• _Task statement_
Report every line of the records that contains the word "tests".

START Supplied information

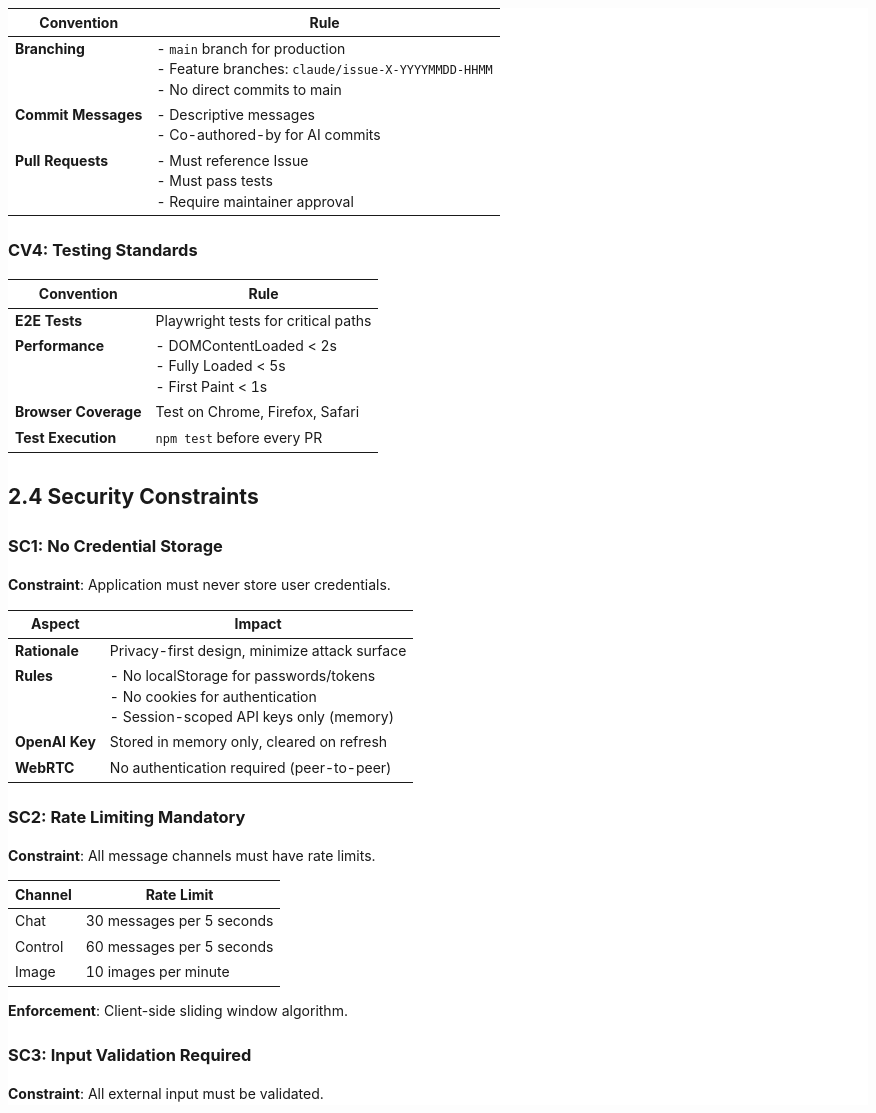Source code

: | Convention | Rule |
|------------|------|
| **Branching** | - `main` branch for production<br>- Feature branches: `claude/issue-X-YYYYMMDD-HHMM`<br>- No direct commits to main |
| **Commit Messages** | - Descriptive messages<br>- Co-authored-by for AI commits |
| **Pull Requests** | - Must reference Issue<br>- Must pass tests<br>- Require maintainer approval |

### CV4: Testing Standards

| Convention | Rule |
|------------|------|
| **E2E Tests** | Playwright tests for critical paths |
| **Performance** | - DOMContentLoaded < 2s<br>- Fully Loaded < 5s<br>- First Paint < 1s |
| **Browser Coverage** | Test on Chrome, Firefox, Safari |
| **Test Execution** | `npm test` before every PR |

## 2.4 Security Constraints

### SC1: No Credential Storage

**Constraint**: Application must never store user credentials.

| Aspect | Impact |
|--------|--------|
| **Rationale** | Privacy-first design, minimize attack surface |
| **Rules** | - No localStorage for passwords/tokens<br>- No cookies for authentication<br>- Session-scoped API keys only (memory) |
| **OpenAI Key** | Stored in memory only, cleared on refresh |
| **WebRTC** | No authentication required (peer-to-peer) |

### SC2: Rate Limiting Mandatory

**Constraint**: All message channels must have rate limits.

| Channel | Rate Limit |
|---------|------------|
| Chat | 30 messages per 5 seconds |
| Control | 60 messages per 5 seconds |
| Image | 10 images per minute |

**Enforcement**: Client-side sliding window algorithm.

### SC3: Input Validation Required

**Constraint**: All external input must be validated.
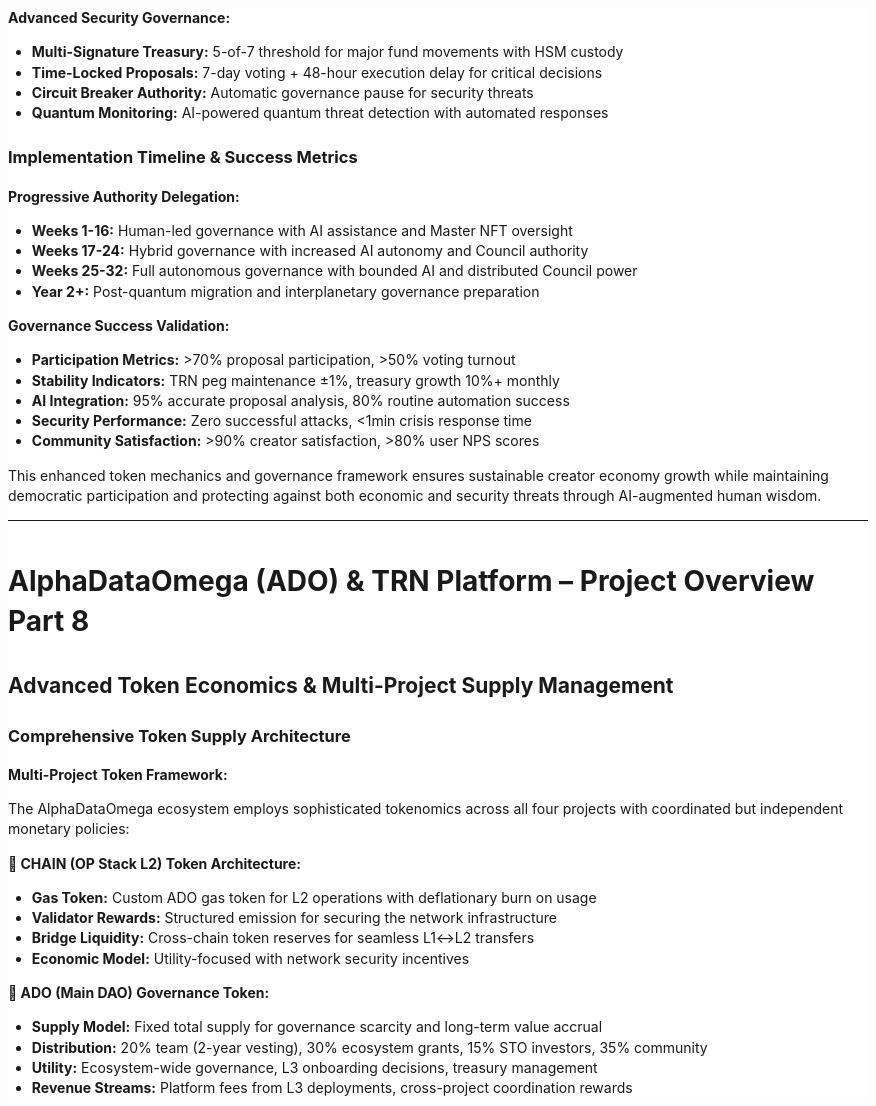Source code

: **Advanced Security Governance:**
- **Multi-Signature Treasury:** 5-of-7 threshold for major fund movements with HSM custody
- **Time-Locked Proposals:** 7-day voting + 48-hour execution delay for critical decisions
- **Circuit Breaker Authority:** Automatic governance pause for security threats
- **Quantum Monitoring:** AI-powered quantum threat detection with automated responses

### Implementation Timeline & Success Metrics

**Progressive Authority Delegation:**
- **Weeks 1-16:** Human-led governance with AI assistance and Master NFT oversight
- **Weeks 17-24:** Hybrid governance with increased AI autonomy and Council authority
- **Weeks 25-32:** Full autonomous governance with bounded AI and distributed Council power
- **Year 2+:** Post-quantum migration and interplanetary governance preparation

**Governance Success Validation:**
- **Participation Metrics:** >70% proposal participation, >50% voting turnout
- **Stability Indicators:** TRN peg maintenance ±1%, treasury growth 10%+ monthly
- **AI Integration:** 95% accurate proposal analysis, 80% routine automation success
- **Security Performance:** Zero successful attacks, <1min crisis response time
- **Community Satisfaction:** >90% creator satisfaction, >80% user NPS scores

This enhanced token mechanics and governance framework ensures sustainable creator economy growth while maintaining democratic participation and protecting against both economic and security threats through AI-augmented human wisdom.

---



# AlphaDataOmega (ADO) & TRN Platform – Project Overview Part 8

## Advanced Token Economics & Multi-Project Supply Management

### Comprehensive Token Supply Architecture

**Multi-Project Token Framework:**

The AlphaDataOmega ecosystem employs sophisticated tokenomics across all four projects with coordinated but independent monetary policies:

**🔗 CHAIN (OP Stack L2) Token Architecture:**
- **Gas Token:** Custom ADO gas token for L2 operations with deflationary burn on usage
- **Validator Rewards:** Structured emission for securing the network infrastructure
- **Bridge Liquidity:** Cross-chain token reserves for seamless L1↔L2 transfers
- **Economic Model:** Utility-focused with network security incentives

**💎 ADO (Main DAO) Governance Token:**
- **Supply Model:** Fixed total supply for governance scarcity and long-term value accrual
- **Distribution:** 20% team (2-year vesting), 30% ecosystem grants, 15% STO investors, 35% community
- **Utility:** Ecosystem-wide governance, L3 onboarding decisions, treasury management
- **Revenue Streams:** Platform fees from L3 deployments, cross-project coordination rewards
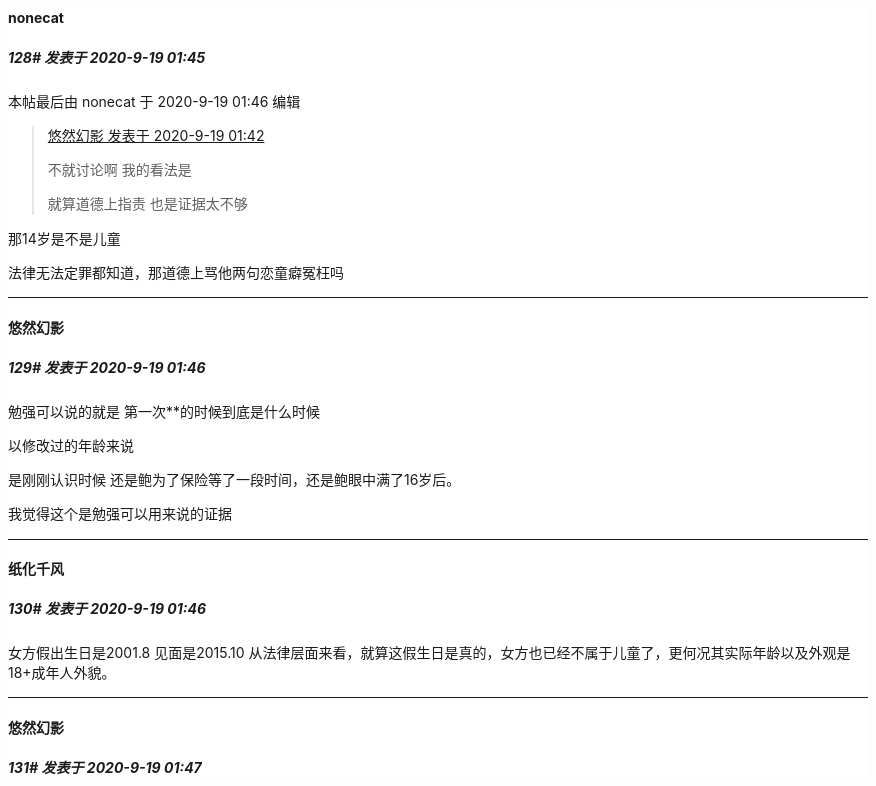 ####  nonecat  
##### 128#       发表于 2020-9-19 01:45



 本帖最后由 nonecat 于 2020-9-19 01:46 编辑 
<blockquote><a href="httphttps://bbs.saraba1st.com/2b/forum.php?mod=redirect&amp;goto=findpost&amp;pid=48782888&amp;ptid=1960588" target="_blank">悠然幻影 发表于 2020-9-19 01:42</a>

不就讨论啊 我的看法是

就算道德上指责 也是证据太不够</blockquote>
那14岁是不是儿童

法律无法定罪都知道，那道德上骂他两句恋童癖冤枉吗







*****

####  悠然幻影  
##### 129#       发表于 2020-9-19 01:46




勉强可以说的就是 第一次**的时候到底是什么时候


以修改过的年龄来说


是刚刚认识时候 还是鲍为了保险等了一段时间，还是鲍眼中满了16岁后。


我觉得这个是勉强可以用来说的证据







*****

####  纸化千风  
##### 130#       发表于 2020-9-19 01:46




女方假出生日是2001.8
见面是2015.10
从法律层面来看，就算这假生日是真的，女方也已经不属于儿童了，更何况其实际年龄以及外观是18+成年人外貌。







*****

####  悠然幻影  
##### 131#       发表于 2020-9-19 01:47
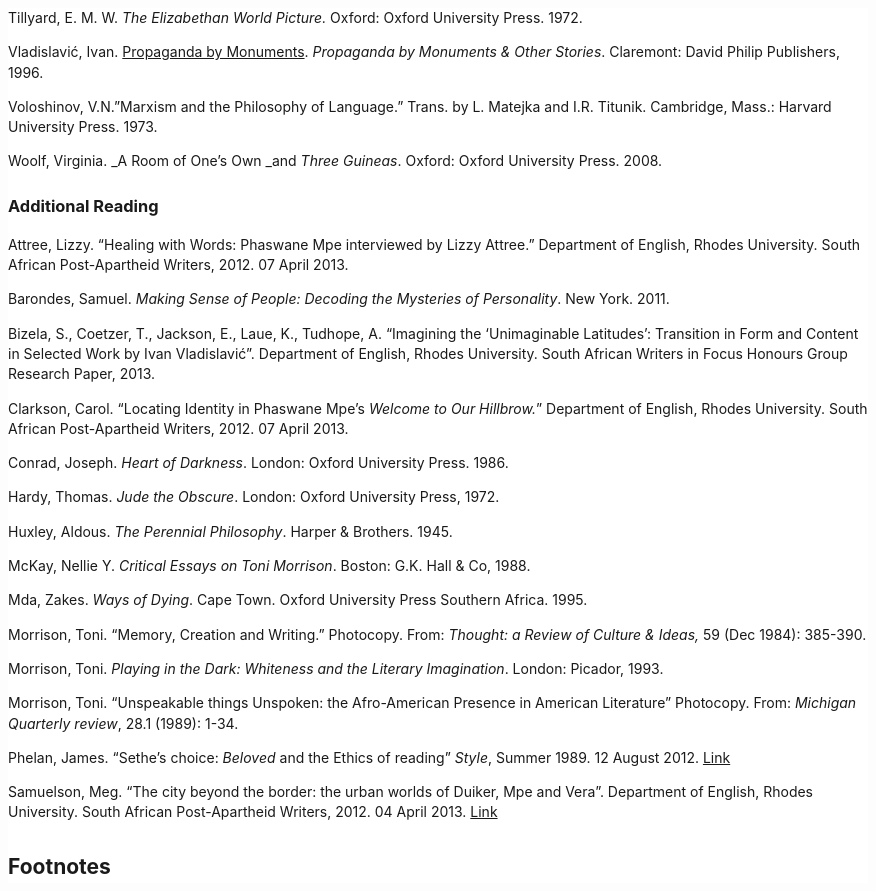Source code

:Tillyard, E. M. W. _The Elizabethan World Picture._ Oxford: Oxford University Press. 1972.

Vladislavić, Ivan. <span style="text-decoration:underline;">Propaganda by Monuments</span>. _Propaganda by Monuments & Other Stories_. Claremont: David Philip Publishers, 1996.

Voloshinov, V.N.”Marxism and the Philosophy of Language.” Trans. by L. Matejka and I.R. Titunik. Cambridge, Mass.: Harvard University Press. 1973.

Woolf, Virginia. _A Room of One’s Own _and _Three Guineas_. Oxford: Oxford University Press. 2008. 


### Additional Reading

Attree, Lizzy. “Healing with Words: Phaswane Mpe interviewed by Lizzy Attree.” Department of English, Rhodes University. South African Post-Apartheid Writers, 2012. 07 April 2013.

Barondes, Samuel. _Making Sense of People: Decoding the Mysteries of Personality_. New York. 2011.

Bizela, S., Coetzer, T., Jackson, E., Laue, K., Tudhope, A. “Imagining the ‘Unimaginable Latitudes’: Transition in Form and Content in Selected Work by Ivan Vladislavić”. Department of English, Rhodes University. South African Writers in Focus Honours Group Research Paper, 2013.

Clarkson, Carol. “Locating Identity in Phaswane Mpe’s _Welcome to Our Hillbrow._” Department of English, Rhodes University. South African Post-Apartheid Writers, 2012. 07 April 2013.

Conrad, Joseph. _Heart of Darkness_. London: Oxford University Press. 1986.

Hardy, Thomas. _Jude the Obscure_.  London: Oxford University Press, 1972. 

Huxley, Aldous. _The Perennial Philosophy_. Harper & Brothers. 1945.

McKay, Nellie Y. _Critical Essays on Toni Morrison_. Boston: G.K. Hall & Co, 1988.

Mda, Zakes. _Ways of Dying_. Cape Town. Oxford University Press Southern Africa. 1995.

Morrison, Toni.  “Memory, Creation and Writing.” Photocopy. From: _Thought: a Review of Culture & Ideas,_ 59 (Dec 1984): 385-390.

Morrison, Toni. _Playing in the Dark: Whiteness and the Literary Imagination_. London: Picador, 1993.

Morrison, Toni. “Unspeakable things Unspoken: the Afro-American Presence in American Literature” Photocopy. From: _Michigan Quarterly review_, 28.1 (1989): 1-34.

Phelan, James. “Sethe’s choice: _Beloved_ and the Ethics of reading” _Style_, Summer 1989. 12 August 2012. [Link](http://findarticles.com/p/articles/mi_m2342/is_2_32/ai_54637198)

Samuelson, Meg. “The city beyond the border: the urban worlds of Duiker, Mpe and Vera”. Department of English, Rhodes University. South African Post-Apartheid Writers, 2012. 04 April 2013. [Link](http://ruconnected.ru.ac.za/pluginfile.php/179456/mod_resource/content/0/Meg_Samuelson.pdf)

	
## Footnotes

[^1]:
     This is an idea that really gained ground after Ferdinand De Saussure’s _Course on General Linguistics_ was published. If the meanings of words are consensually arrived at, there must, necessarily, exist a community at the centre of any sensible language. 

[^2]:
     Virginia Woolf sums it up neatly: “The worst of it is that in the shadow of the letter ‘I’ all is shapeless as mist [...] ‘I am bored!’ But why was I bored? Partly because of the dominance of the letter ‘I’ and the aridity, which, like the giant beech tree, it casts within its shade. Nothing will grow there” (_A Room of One’s Own_ 144-5)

END Supplied information

• _Answer area_
| **Pull Requests** | - Must reference Issue<br>- Must pass tests<br>- Require maintainer approval |
| **E2E Tests** | Playwright tests for critical paths |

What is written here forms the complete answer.